Güncelleme Tarihi:
Komisyon tutanaklarından ilgili bölüm şöyle:
Süheyl Batum (CHP): Gezi Parkı’na katılan insanlara terör örgütüne darbeye teşebbüs ya da terör örgütüne mensup olmaktan dava açılıyor.
Mehmet Ali Şahin (AK Parti): Şimdi, Süheyl Hocam, tabii, sık sık Gezi’ye atıfta bulunuyorsunuz.
Batum: Somut olsun diye.
Şahin: Sayın Sırrı Süreyya Bey bu işin başındaydı, ağaçlar kesilmesin diye dozerin karşısına çıktı; ben buna saygı duyarım.
Sırrı Süreyya Önder (BDP): Allah razı olsun!
Şahin: Ama şimdi televizyonlara çıkıp açıklama yaparak “Tayyip Erdoğan’ın sonu Menderes’ten daha kötü olacak” diye açıklama yaparsanız, duvarlara işte, bunlar gidiyorlar -zabıtlara da geçiyor- o günlerde -Öveçler’de oturuyorum- tabii eski Meclis Başkanı olmam dolayısıyla binanın önünde bir polis kulübesi var. Şimdi, gece işte, saat gece yarılarına doğru bir kalabalık, bin kişi, 2 bin kişi yürüyor. Şimdi, ben Karabük’teyim, hanım arıyor ve diyor ki: “Kalabalık sürekli zile basıyor, senin ismini söyleyerek aşağıya inmeni istiyor.” Çocuklar da korkmuşlar. Ben de “Kapıyı da kilitleyin içeriden, dışarıya da çıkmayın, açmayın kapıyı” dedim. Ben orada olsam, aşağıya insem kesinlikle beni linç ederlerdi. Yani bazı gruplar...
YA BIRAK ALLAH AŞKINA
Faruk Bal (MHP): “Ben milletvekiliyim” dersin, dokunamazlar Sayın Başkanım!
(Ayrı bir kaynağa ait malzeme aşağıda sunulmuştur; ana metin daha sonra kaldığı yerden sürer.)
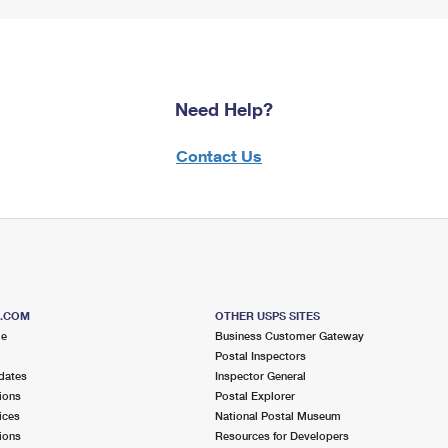
Need Help?
Contact Us
S.COM
OTHER USPS SITES
me
Business Customer Gateway
Postal Inspectors
dates
Inspector General
ions
Postal Explorer
ices
National Postal Museum
ions
Resources for Developers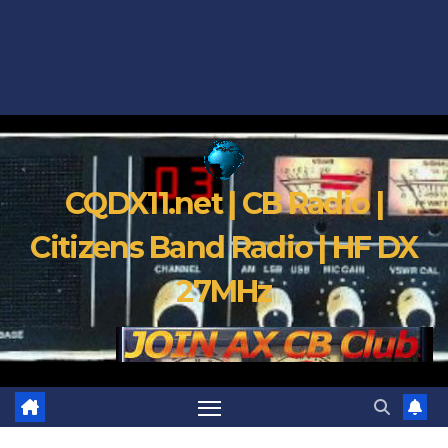
CQDX11.net | CB Radio |
Citizens Band Radio | HF DX
27MHz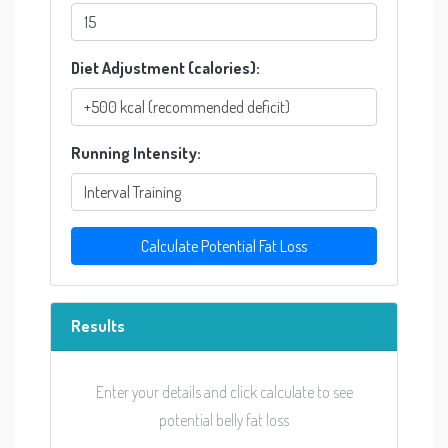
Diet Adjustment (calories):
Running Intensity:
Calculate Potential Fat Loss
Results
Enter your details and click calculate to see
potential belly fat loss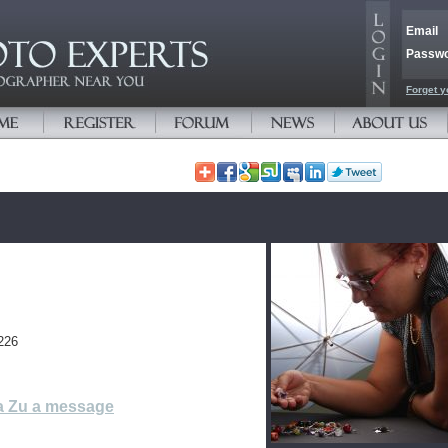
Email
Passw
Forget y
226
a Zu a message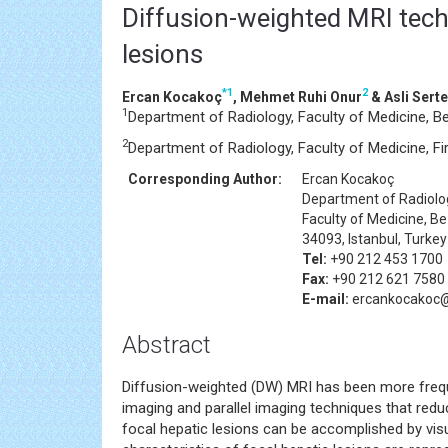
Diffusion-weighted MRI techn
lesions
*
1
2
Ercan Kocakoç
, Mehmet Ruhi Onur
& Asli Serte
1
Department of Radiology, Faculty of Medicine, Be
2
Department of Radiology, Faculty of Medicine, Fira
Corresponding Author:
Ercan Kocakoç
Department of Radiolo
Faculty of Medicine, B
34093, Istanbul, Turkey
Tel:
+90 212 453 1700
Fax:
+90 212 621 7580
E-mail:
ercankocakoc
Abstract
Diffusion-weighted (DW) MRI has been more frequ
imaging and parallel imaging techniques that redu
focal hepatic lesions can be accomplished by v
Şahin: Ya bırak Allah aşkına ya! Şimdi, sadece bana değil, başka arkadaşların evinde de aynı şeyi yapmışlar. Bazıları farklı şartlanmalarla, işte “Biz bu sokak hareketleriyle bu hükümeti düşüreceğiz, bu bir sivil darbe olacak” falan düşüncesiyle hareket ettiler. Benim kastım oydu; yoksa zaten siz amacınıza ulaştınız 600 ağaç 700-800 ağaç oldu Gezi Parkı’nda.
Önder: Ama karşılığında bir bomba yedik, 5 tane genç, 1 tane polis memuru hayatını kaybetti.
Mehmet Ali Şahin: Olmasaydı tabii..
DOLMABAHÇE’Yİ YIKACAKLARDI
Önder: 8 bin kişi hastanelik oldu, 11 insan gözünü kaybetti.
Şahin: Doğru yani o olayları başlatanlar orada amaçlarına ulaşmıştır, yani yeşile sahip çıkanlar amaçlarına ulaşmıştır.
Atilla Kart (CHP): Şimdi efendim, o Gezi eylemleri sırasında sizin şahsınıza yönelik olarak, Başbakan’a yönelik olarak, Başbakan’ın eşine yönelik olarak o yapılan hakaretleri kabul etmek mümkün mü? Şimdi, o nedir? O bizim toplumsal ayıbımızdır, o ayrı bir bahistir.
Şahin: İnönü’den dozeri, kepçeyi düz kontakla götürdüler şeye biliyorsun, Dolmabahçe’yi yıkacaklardı.
Kart: Yani, bunun Ceza Kanunu anlamında elbette karşılığı vardır.